* **WORK TASK**: Copy exactly the lines from the beginning of the data down to and including the line holding "A banda de rock", without any pictures.
[[ SOURCE MATERIAL open ]]
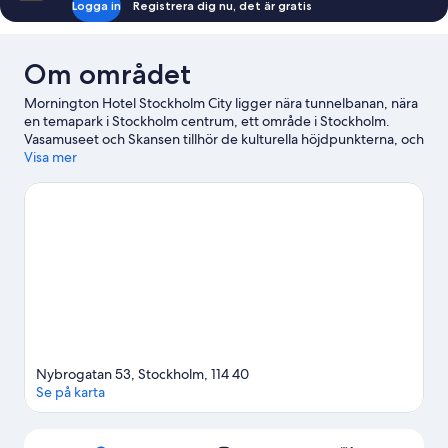
Logga in
Registrera dig nu, det är gratis
Om området
Mornington Hotel Stockholm City ligger nära tunnelbanan, nära
en temapark i Stockholm centrum, ett område i Stockholm.
Vasamuseet och Skansen tillhör de kulturella höjdpunkterna, och
bland områdets populära turistattraktioner hittar du ABBA The
Visa mer
Museum och Gröna Lund. Sugen på ett evenemang eller en
match? Kolla upp vad som är på gång på Strawberry Arena eller
3Arena. Ägna lite tid åt att utforska aktiviteterna i området och
prova på skidåkning.
Gå till vår reseguide för Stockholm
Nybrogatan 53, Stockholm, 114 40
Se på karta
Karta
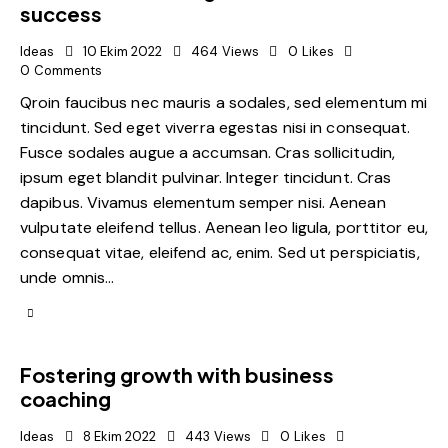
success
Ideas
10 Ekim 2022
464
Views
0
Likes
0
Comments
Qroin faucibus nec mauris a sodales, sed elementum mi
tincidunt. Sed eget viverra egestas nisi in consequat.
Fusce sodales augue a accumsan. Cras sollicitudin,
ipsum eget blandit pulvinar. Integer tincidunt. Cras
dapibus. Vivamus elementum semper nisi. Aenean
vulputate eleifend tellus. Aenean leo ligula, porttitor eu,
consequat vitae, eleifend ac, enim. Sed ut perspiciatis,
unde omnis…
Fostering growth with business
coaching
Ideas
8 Ekim 2022
443
Views
0
Likes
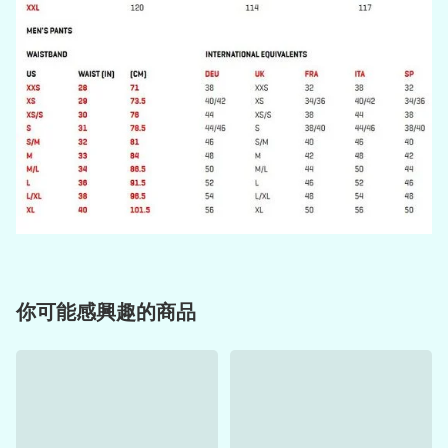
你可能感興趣的商品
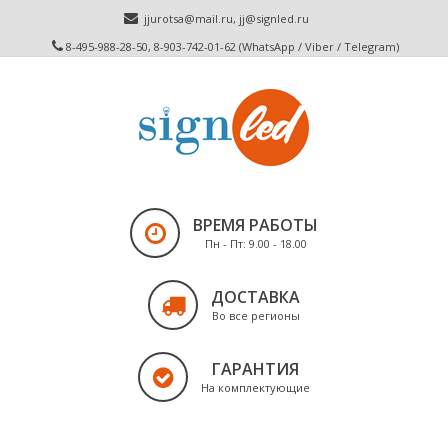
jjurotsa@mail.ru
,
jj@signled.ru
8-495-988-28-50, 8-903-742-01-62 (WhatsApp / Viber / Telegram)
ВРЕМЯ РАБОТЫ
Пн - Пт: 9.00 - 18.00
ДОСТАВКА
Во все регионы
ГАРАНТИЯ
На комплектующие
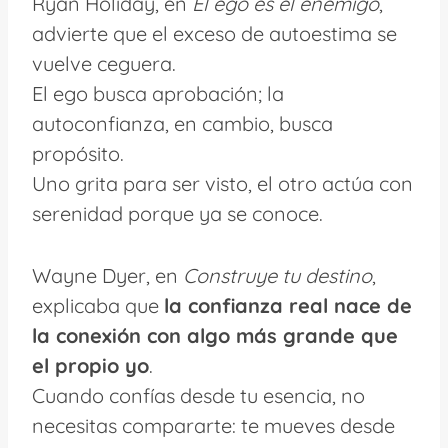
Ryan Holiday, en
El ego es el enemigo
,
advierte que el exceso de autoestima se
vuelve ceguera.
El ego busca aprobación; la
autoconfianza, en cambio, busca
propósito.
Uno grita para ser visto, el otro actúa con
serenidad porque ya se conoce.
Wayne Dyer, en
Construye tu destino
,
explicaba que
la confianza real nace de
la conexión con algo más grande que
el propio yo
.
Cuando confías desde tu esencia, no
necesitas compararte: te mueves desde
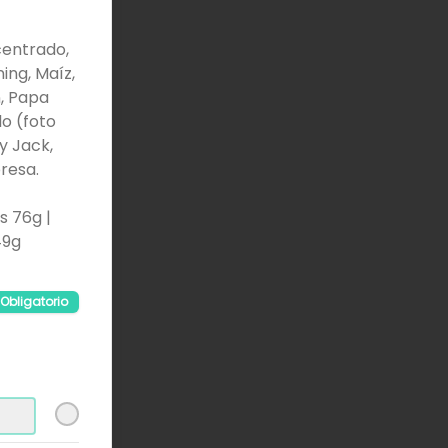
centrado,
ing, Maíz,
n, Papa
o (foto
y Jack,
resa.
s 76g |
49g
Obligatorio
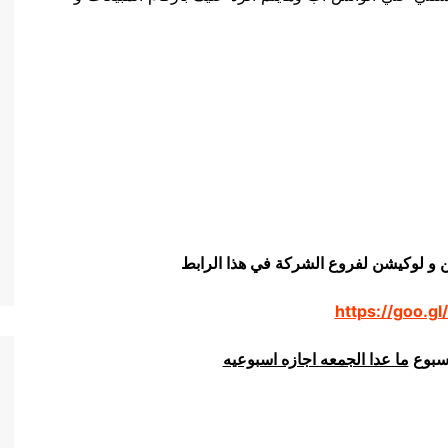
ن و لوكيشن لفروع الشركة في هذا الرابط
https://goo.gl
اسبوع
ما عدا الجمعه اجازه اسبوعيه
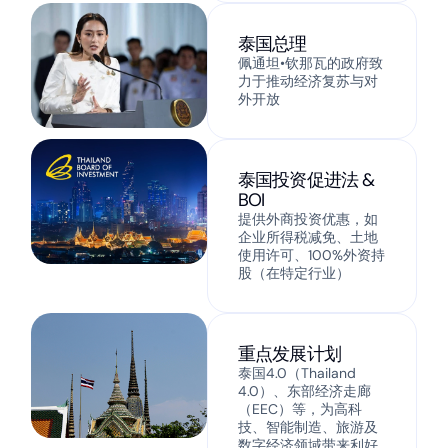
泰国总理
佩通坦•钦那瓦的政府致
力于推动经济复苏与对
外开放
泰国投资促进法 &
BOI
提供外商投资优惠，如
企业所得税减免、土地
使用许可、100%外资持
股（在特定行业）
重点发展计划
泰国4.0（Thailand
4.0）、东部经济走廊
（EEC）等，为高科
技、智能制造、旅游及
数字经济领域带来利好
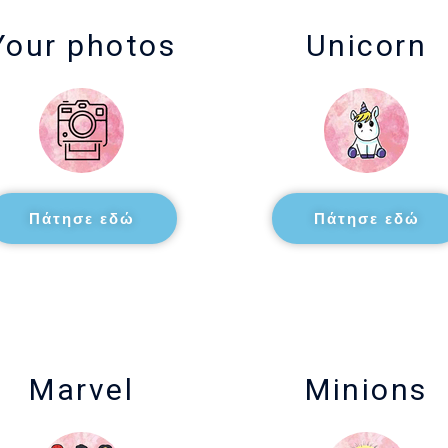
Your photos
Unicorn
Πάτησε εδώ
Πάτησε εδώ
Marvel
Minions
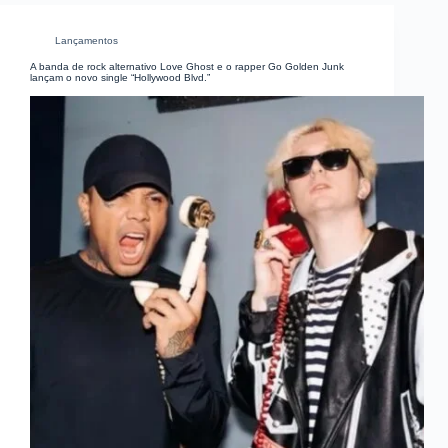
Lançamentos
A banda de rock alternativo Love Ghost e o rapper Go Golden Junk
lançam o novo single “Hollywood Blvd.”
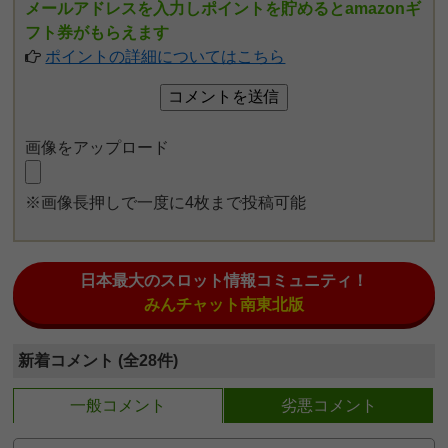
メールアドレスを入力しポイントを貯めるとamazonギ
フト券がもらえます
ポイントの詳細についてはこちら
画像をアップロード
※画像長押しで一度に4枚まで投稿可能
日本最大のスロット情報コミュニティ！
みんチャット南東北版
新着コメント (全28件)
一般コメント
劣悪コメント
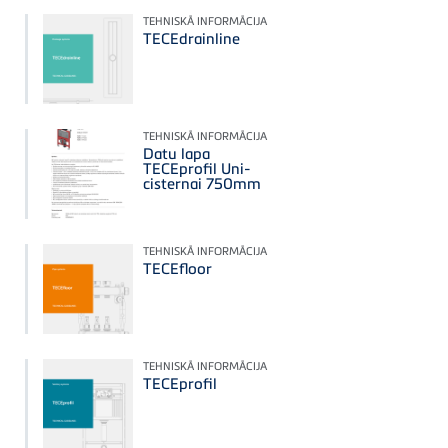
TEHNISKĀ INFORMĀCIJA
TECEdrainline
TEHNISKĀ INFORMĀCIJA
Datu lapa
TECEprofil Uni-
cisternai 750mm
TEHNISKĀ INFORMĀCIJA
TECEfloor
TEHNISKĀ INFORMĀCIJA
TECEprofil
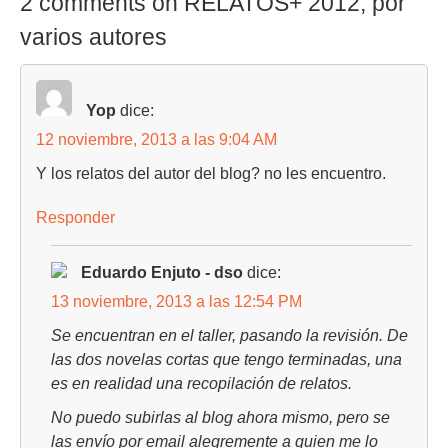
2 comments on RELATOS+ 2012, por
varios autores
Yop
dice:
12 noviembre, 2013 a las 9:04 AM
Y los relatos del autor del blog? no les encuentro.
Responder
Eduardo Enjuto - dso
dice:
13 noviembre, 2013 a las 12:54 PM
Se encuentran en el taller, pasando la revisión. De
las dos novelas cortas que tengo terminadas, una
es en realidad una recopilación de relatos.
No puedo subirlas al blog ahora mismo, pero se
las envío por email alegremente a quien me lo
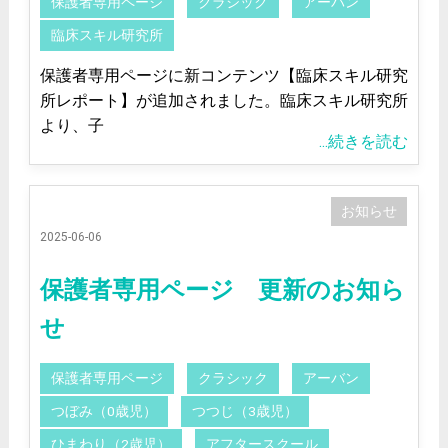
保護者専用ページ
クラシック
アーバン
臨床スキル研究所
保護者専用ページに新コンテンツ【臨床スキル研究
所レポート】が追加されました。臨床スキル研究所
より、子
...続きを読む
お知らせ
2025-06-06
保護者専用ページ 更新のお知ら
せ
保護者専用ページ
クラシック
アーバン
つぼみ（0歳児）
つつじ（3歳児）
ひまわり（2歳児）
アフタースクール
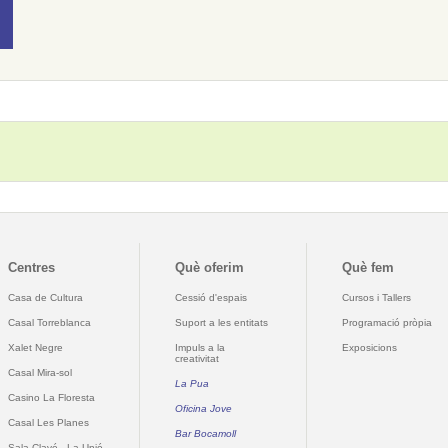
Centres
Què oferim
Què fem
Casa de Cultura
Cessió d'espais
Cursos i Tallers
Casal Torreblanca
Suport a les entitats
Programació pròpia
Xalet Negre
Impuls a la
Exposicions
creativitat
Casal Mira-sol
La Pua
Casino La Floresta
Oficina Jove
Casal Les Planes
Bar Bocamoll
Sala Clavé - La Unió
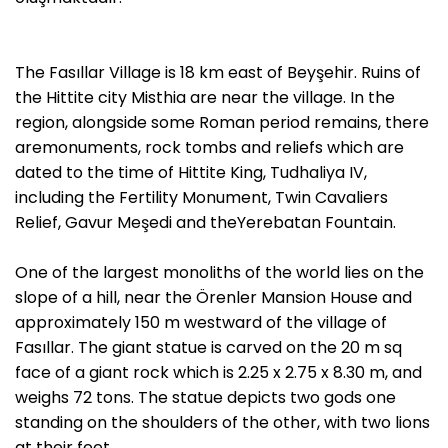
The Fasıllar Village is 18 km east of Beyşehir. Ruins of
the Hittite city Misthia are near the village. In the
region, alongside some Roman period remains, there
aremonuments, rock tombs and reliefs which are
dated to the time of Hittite King, Tudhaliya IV,
including the Fertility Monument, Twin Cavaliers
Relief, Gavur Meşedi and theYerebatan Fountain.
One of the largest monoliths of the world lies on the
slope of a hill, near the Örenler Mansion House and
approximately 150 m westward of the village of
Fasıllar. The giant statue is carved on the 20 m sq
face of a giant rock which is 2.25 x 2.75 x 8.30 m, and
weighs 72 tons. The statue depicts two gods one
standing on the shoulders of the other, with two lions
at their feet.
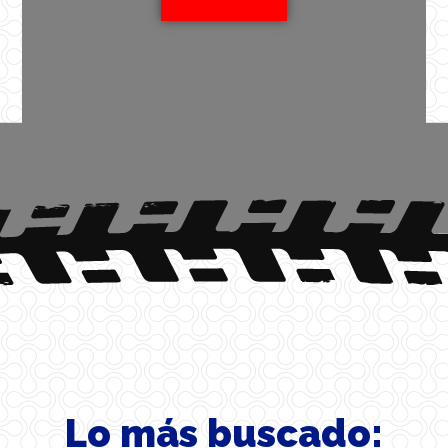
Lo más buscado:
[[ SOURCE MATERIAL closed ]]
* **RESULT FOR THIS TASK**:
Logga in
Registrera dig nu, det är gratis
Om området
Mornington Hotel Stockholm City ligger nära tunnelbanan, nära
en temapark i Stockholm centrum, ett område i Stockholm.
Vasamuseet och Skansen tillhör de kulturella höjdpunkterna, och
bland områdets populära turistattraktioner hittar du ABBA The
Visa mer
Museum och Gröna Lund. Sugen på ett evenemang eller en
match? Kolla upp vad som är på gång på Strawberry Arena eller
3Arena. Ägna lite tid åt att utforska aktiviteterna i området och
prova på skidåkning.
Gå till vår reseguide för Stockholm
Nybrogatan 53, Stockholm, 114 40
Se på karta
Karta
success
Ideas
10 Ekim 2022
464
Views
0
Likes
0
Comments
Qroin faucibus nec mauris a sodales, sed elementum mi
tincidunt. Sed eget viverra egestas nisi in consequat.
Fusce sodales augue a accumsan. Cras sollicitudin,
ipsum eget blandit pulvinar. Integer tincidunt. Cras
dapibus. Vivamus elementum semper nisi. Aenean
vulputate eleifend tellus. Aenean leo ligula, porttitor eu,
consequat vitae, eleifend ac, enim. Sed ut perspiciatis,
unde omnis…
Fostering growth with business
coaching
Ideas
8 Ekim 2022
443
Views
0
Likes
你可能感興趣的商品
jjurotsa@mail.ru
,
jj@signled.ru
8-495-988-28-50, 8-903-742-01-62 (WhatsApp / Viber / Telegram)
ВРЕМЯ РАБОТЫ
Пн - Пт: 9.00 - 18.00
ДОСТАВКА
Во все регионы
ГАРАНТИЯ
На комплектующие
Ryan Holiday, en
El ego es el enemigo
,
advierte que el exceso de autoestima se
vuelve ceguera.
El ego busca aprobación; la
autoconfianza, en cambio, busca
propósito.
Uno grita para ser visto, el otro actúa con
serenidad porque ya se conoce.
Wayne Dyer, en
Construye tu destino
,
explicaba que
la confianza real nace de
la conexión con algo más grande que
el propio yo
.
Cuando confías desde tu esencia, no
necesitas compararte: te mueves desde
centrado,
ing, Maíz,
n, Papa
o (foto
y Jack,
resa.
s 76g |
49g
Obligatorio
ن و لوكيشن لفروع الشركة في هذا الرابط
https://goo.gl
اسبوع
ما عدا الجمعه اجازه اسبوعيه
泰国总理
佩通坦•钦那瓦的政府致
力于推动经济复苏与对
外开放
泰国投资促进法 &
BOI
提供外商投资优惠，如
企业所得税减免、土地
使用许可、100%外资持
股（在特定行业）
重点发展计划
泰国4.0（Thailand
4.0）、东部经济走廊
（EEC）等，为高科
技、智能制造、旅游及
数字经济领域带来利好
Your photos
Unicorn
Πάτησε εδώ
Πάτησε εδώ
Marvel
Minions
Lançamentos
A banda de rock alternativo Love Ghost e o rapper Go Golden Junk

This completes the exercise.